I was raised on Mr. Wizard’s World. I loved that man. He taught me a lot about physics and chemistry. I wanted to be one of the kids on that show. They were sharp! They understood everything he taught and they asked amazingly insightful questions (I didn’t have a clue that a script existed). I especially wanted to be the girl with the British accent. She seemed the smartest - maybe it was the accent.
I remember watching the Iodine/Starch experiment (shown in the video clip above) on TV when I was in the third grade. That same experiment was part of the General Chemistry II Kinetics curriculum that I taught at Temple University. If my 18 year old students were half as enthusiastic about the experiment as 8 year old Darren in the video I would have been thrilled.
My students were raised on Bill Nye The Science Guy. He was no Mr. Wizard. He did not exude that confident omniscience that Mr. Wizard had going on. He did not have that patient tempo that told you, “This is science, take your time.” Bill Nye’s show had a schizophrenic intention to it that I found distracting. I couldn’t keep up with all the antics - the cut-aways, silly voices, hyper music. Although it wasn’t for me, I got the point. Make science exciting; keep kids engaged.
My children – oh, I am concerned for my children- are being raised on Dude, What Would Happen. The program forgoes science all together. Take Myth Busters, throw out the men with experience and education, replace them with Keanu Reeves as Ted in Bill and Ted’s Excellent Adventure, and you have Dude, What Would Happen. The message for today’s youth is, “It is cool to be stupid and blow stuff up.”
The evolution in children’s science programming over the past thirty years says something about our society.
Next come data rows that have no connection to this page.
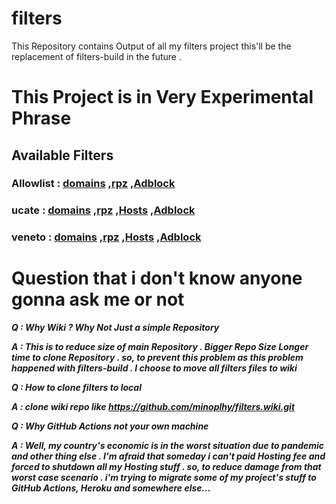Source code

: # filters
This Repository contains Output of all my filters project this'll be the replacement of filters-build
in the future .

# This Project is in Very Experimental Phrase

## Available Filters
### Allowlist : [domains](https://github.com/minoplhy/filters/wiki/Private-build/Allowlist/domains.txt) ,[rpz](https://github.com/minoplhy/filters/wiki/Private-build/Allowlist/rpz.txt) ,[Adblock](https://github.com/minoplhy/filters/wiki/Private-build/Allowlist/adblock.txt)
### ucate : [domains](https://github.com/minoplhy/filters/wiki/Private-build/ucate/domains.txt) ,[rpz](https://github.com/minoplhy/filters/wiki/Private-build/ucate/rpz.txt) ,[Hosts](https://github.com/minoplhy/filters/wiki/Private-build/ucate/hosts.txt) ,[Adblock](https://github.com/minoplhy/filters/wiki/Private-build/ucate/adblock.txt)
### veneto : [domains](https://github.com/minoplhy/filters/wiki/Private-build/veneto/domains.txt) ,[rpz](https://github.com/minoplhy/filters/wiki/Private-build/veneto/rpz.txt) ,[Hosts](https://github.com/minoplhy/filters/wiki/Private-build/veneto/hosts.txt) ,[Adblock](https://github.com/minoplhy/filters/wiki/Private-build/veneto/adblock.txt)

# Question that i don't know anyone gonna ask me or not
***Q : Why Wiki ? Why Not Just a simple Repository***

***A : This is to reduce size of main Repository . Bigger Repo Size Longer time to clone Repository . so, to prevent this problem as this problem happened with filters-build . I choose to move all filters files to wiki***

***Q : How to clone filters to local***

***A : clone wiki repo like https://github.com/minoplhy/filters.wiki.git***

***Q : Why GitHub Actions not your own machine***

***A : Well, my country's economic is in the worst situation due to pandemic and other thing else . I'm afraid that someday i can't paid Hosting fee and forced to shutdown all my Hosting stuff . so, to reduce damage from that worst case scenario . i'm trying to migrate some of my project's stuff to GitHub Actions, Heroku and somewhere else...***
Current programming models current thinking. Understanding the basis for something? That is work and work gets in the way of entertainment.
A few months back Christopher Drew wrote an article for the New York Times titled, Why Science Majors Change Their Minds (It’s Just So Darn Hard). It’s not just hard, it is time-consuming. It is methodical. Children are used to instantly retrieving answers from the devices in their back pockets. Why would they take the time to determine answers for themselves?
And that is what I loved most about Mr. Wizard’s World. He expected the kids on the show to think for themselves. It made me want to do the same.